Alors, on boit, on fume, on se drogue, on s’abrutit dans toute sorte de jeux violents, et même on fait du sport, pour oublier sa condition misérable et sans issue, un peu comme on le faisait avant – rien de nouveau sous le soleil – sauf que le progrès va dans toutes les directions, y compris dans l’art de se désennuyer de la « sale » vie, c’est-à-dire qu’il est beaucoup plus efficace aujourd’hui qu’il ne l’était au temps de la Grèce Antique, quand on en était aux grains l’ellébore pour oublier sa condition d’esclave.
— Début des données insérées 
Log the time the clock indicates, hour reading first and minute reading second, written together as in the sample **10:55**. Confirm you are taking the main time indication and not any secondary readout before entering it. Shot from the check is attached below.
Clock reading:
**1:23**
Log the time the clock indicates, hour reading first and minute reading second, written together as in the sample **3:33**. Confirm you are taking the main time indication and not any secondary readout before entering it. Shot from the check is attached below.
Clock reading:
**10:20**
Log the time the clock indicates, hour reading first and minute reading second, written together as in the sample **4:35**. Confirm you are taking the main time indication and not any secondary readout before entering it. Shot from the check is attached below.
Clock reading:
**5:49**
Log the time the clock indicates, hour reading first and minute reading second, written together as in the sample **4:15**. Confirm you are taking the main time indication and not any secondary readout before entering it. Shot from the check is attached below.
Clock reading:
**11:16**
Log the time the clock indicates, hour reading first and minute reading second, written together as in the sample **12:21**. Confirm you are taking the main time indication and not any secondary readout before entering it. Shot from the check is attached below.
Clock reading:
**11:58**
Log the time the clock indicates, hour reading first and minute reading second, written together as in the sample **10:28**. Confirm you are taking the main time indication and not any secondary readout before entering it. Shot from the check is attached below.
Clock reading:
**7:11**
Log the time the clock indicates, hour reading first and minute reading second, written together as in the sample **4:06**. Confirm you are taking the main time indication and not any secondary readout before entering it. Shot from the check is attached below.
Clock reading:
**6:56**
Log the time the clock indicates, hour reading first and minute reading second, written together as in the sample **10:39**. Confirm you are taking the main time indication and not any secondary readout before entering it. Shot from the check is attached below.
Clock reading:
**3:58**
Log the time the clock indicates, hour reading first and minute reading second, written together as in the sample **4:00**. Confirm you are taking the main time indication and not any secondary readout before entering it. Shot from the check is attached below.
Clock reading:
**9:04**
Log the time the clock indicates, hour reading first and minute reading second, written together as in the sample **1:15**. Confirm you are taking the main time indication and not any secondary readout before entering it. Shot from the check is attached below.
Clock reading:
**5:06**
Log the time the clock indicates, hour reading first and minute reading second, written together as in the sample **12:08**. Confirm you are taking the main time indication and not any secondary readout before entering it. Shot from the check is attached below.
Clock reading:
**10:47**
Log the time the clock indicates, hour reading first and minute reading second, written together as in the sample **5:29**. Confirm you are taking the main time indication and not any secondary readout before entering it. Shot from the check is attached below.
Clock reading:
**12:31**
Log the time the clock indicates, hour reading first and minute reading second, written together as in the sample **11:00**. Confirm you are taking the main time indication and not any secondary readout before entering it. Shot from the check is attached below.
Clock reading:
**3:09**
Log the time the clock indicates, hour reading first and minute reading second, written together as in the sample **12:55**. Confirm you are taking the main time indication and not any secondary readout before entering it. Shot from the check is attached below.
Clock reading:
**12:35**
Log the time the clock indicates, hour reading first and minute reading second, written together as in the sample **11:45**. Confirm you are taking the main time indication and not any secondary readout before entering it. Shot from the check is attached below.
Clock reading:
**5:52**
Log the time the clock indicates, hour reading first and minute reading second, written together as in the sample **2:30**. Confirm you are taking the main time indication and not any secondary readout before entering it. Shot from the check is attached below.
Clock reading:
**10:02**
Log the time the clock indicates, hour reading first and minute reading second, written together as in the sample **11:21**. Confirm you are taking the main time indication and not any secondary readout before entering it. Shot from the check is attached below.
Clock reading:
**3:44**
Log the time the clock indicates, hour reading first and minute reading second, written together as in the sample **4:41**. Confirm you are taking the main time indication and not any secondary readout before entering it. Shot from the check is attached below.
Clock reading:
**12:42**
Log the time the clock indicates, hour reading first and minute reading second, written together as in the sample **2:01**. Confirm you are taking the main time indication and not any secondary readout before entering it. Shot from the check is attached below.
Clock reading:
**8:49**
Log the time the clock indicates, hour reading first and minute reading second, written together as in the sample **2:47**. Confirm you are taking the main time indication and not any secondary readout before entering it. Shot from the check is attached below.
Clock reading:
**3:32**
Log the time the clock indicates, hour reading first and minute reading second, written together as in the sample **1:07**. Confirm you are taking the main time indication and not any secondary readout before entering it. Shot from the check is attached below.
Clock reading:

Nous poursuivons une chimère à boire sec ou en sirotant des boissons non alcoolisées. Assez bizarrement la débauche et l’ascétisme sont les ornements conjoints qui s’opposent à l’ataraxie du philosophe (tranquillité de l’esprit).
Notre mal être, même si nous le percevons dans notre chair, ne vient pas que de notre nature mélancolique. Il tient pour l’essentiel dans la manière dont nous appréhendons le progrès. Celui-ci nous échappe. Nous n’en sommes plus les maîtres. D’autres le sont pour nous.
La fête des grands-mères, dans toute son innocence et même dans ses meilleures intentions, fait partie d’un ensemble, dont le poids finira par ensevelir notre civilisation sous ses décombres.